Sie konnte den Giebel des Hauses sehen, einen Teil der schönen Fassade im Tudorstil, die Reflexe des Sonnenlichts in den Bleiglasscheiben. In alter Gewohnheit zählte sie die Fenster unter dem Dach durch — das tat sie immer, wenn sie den Weg hinaufkam; das vierte von links gehörte zu ihrem Zimmer —, und undeutlich konnte sie dahinter den Strauß von Narzissen erkennen, den sie gestern abend noch gepflückt und in einer Vase dorthin gestellt hatte.

Sie blieb stehen und lächelte.

Der Anblick der Blumen hatte ihr ihren Frieden zurückgebracht.

Dann sah sie Patricia, die vor dem Holztrog kniete, der mitten in dem gepflasterten Hof stand. Ein Trog, aus dem früher Schafe oder Kühe getrunken hatten und den jemand vor Jahren auf dem Gelände von Stanbury gefunden und angeschleppt hatte. Seitdem pflanzten sie Blumen hinein, Frühlingsblumen, Sommerblumen, Herbstblumen, und im Winter steckten Tannenzweige darin, um die sich eine Lichterkette schlang.

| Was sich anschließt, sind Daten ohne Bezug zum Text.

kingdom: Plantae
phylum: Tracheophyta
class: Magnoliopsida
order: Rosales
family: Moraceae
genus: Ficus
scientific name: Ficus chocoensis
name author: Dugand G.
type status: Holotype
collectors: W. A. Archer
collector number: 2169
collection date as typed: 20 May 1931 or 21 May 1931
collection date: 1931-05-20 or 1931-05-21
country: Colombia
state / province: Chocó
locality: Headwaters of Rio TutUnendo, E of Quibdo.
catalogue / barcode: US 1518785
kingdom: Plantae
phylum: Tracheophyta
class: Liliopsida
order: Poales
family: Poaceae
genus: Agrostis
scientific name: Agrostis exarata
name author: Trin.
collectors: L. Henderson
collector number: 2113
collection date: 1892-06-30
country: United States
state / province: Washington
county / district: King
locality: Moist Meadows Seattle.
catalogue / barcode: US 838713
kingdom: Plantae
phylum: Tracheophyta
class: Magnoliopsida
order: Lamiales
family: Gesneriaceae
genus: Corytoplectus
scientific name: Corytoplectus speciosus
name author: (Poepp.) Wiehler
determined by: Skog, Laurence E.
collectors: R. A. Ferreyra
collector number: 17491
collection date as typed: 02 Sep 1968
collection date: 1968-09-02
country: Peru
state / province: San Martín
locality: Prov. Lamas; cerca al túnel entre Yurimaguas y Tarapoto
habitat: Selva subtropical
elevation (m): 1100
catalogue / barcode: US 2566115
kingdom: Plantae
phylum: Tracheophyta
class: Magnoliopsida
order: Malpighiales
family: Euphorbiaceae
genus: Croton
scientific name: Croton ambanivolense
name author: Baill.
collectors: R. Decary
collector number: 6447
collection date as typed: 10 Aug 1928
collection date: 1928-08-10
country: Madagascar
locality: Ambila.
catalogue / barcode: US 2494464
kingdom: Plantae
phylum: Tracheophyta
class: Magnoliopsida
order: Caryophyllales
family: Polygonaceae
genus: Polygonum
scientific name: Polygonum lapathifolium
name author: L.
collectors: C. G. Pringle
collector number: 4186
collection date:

«Hallo«, sagte sie,»ist das nicht plötzlich unfaßbar warm geworden?«

Patricia hatte sie offenbar nicht gehört, denn sie antwortete nicht und bewegte auch nicht den schmalen, sehr kindlich wirkenden Körper, der in ausgebeulten Jeans, einem blauweiß karierten Hemd und Gummistiefeln steckte.

Barney knurrte leise und rührte sich auf einmal nicht mehr von der Stelle.

Sie trat ein paar Schritte näher.

Patricia kniete nicht vor dem hölzernen Trog, wie es zuerst den Anschein gehabt hatte, sondern hing über dem Rand, mit dem Gesicht nach unten in der frischen, feuchten Erde. Ihr linker Arm fiel seitlich herab und wirkte dabei auf eigenartige Weise verdreht. Der andere Arm lag neben ihrem Kopf, und die Finger ihrer Hand krallten sich in die Erde, als gebe es dort einen Halt oder irgend etwas, das festzuhalten sich lohnte.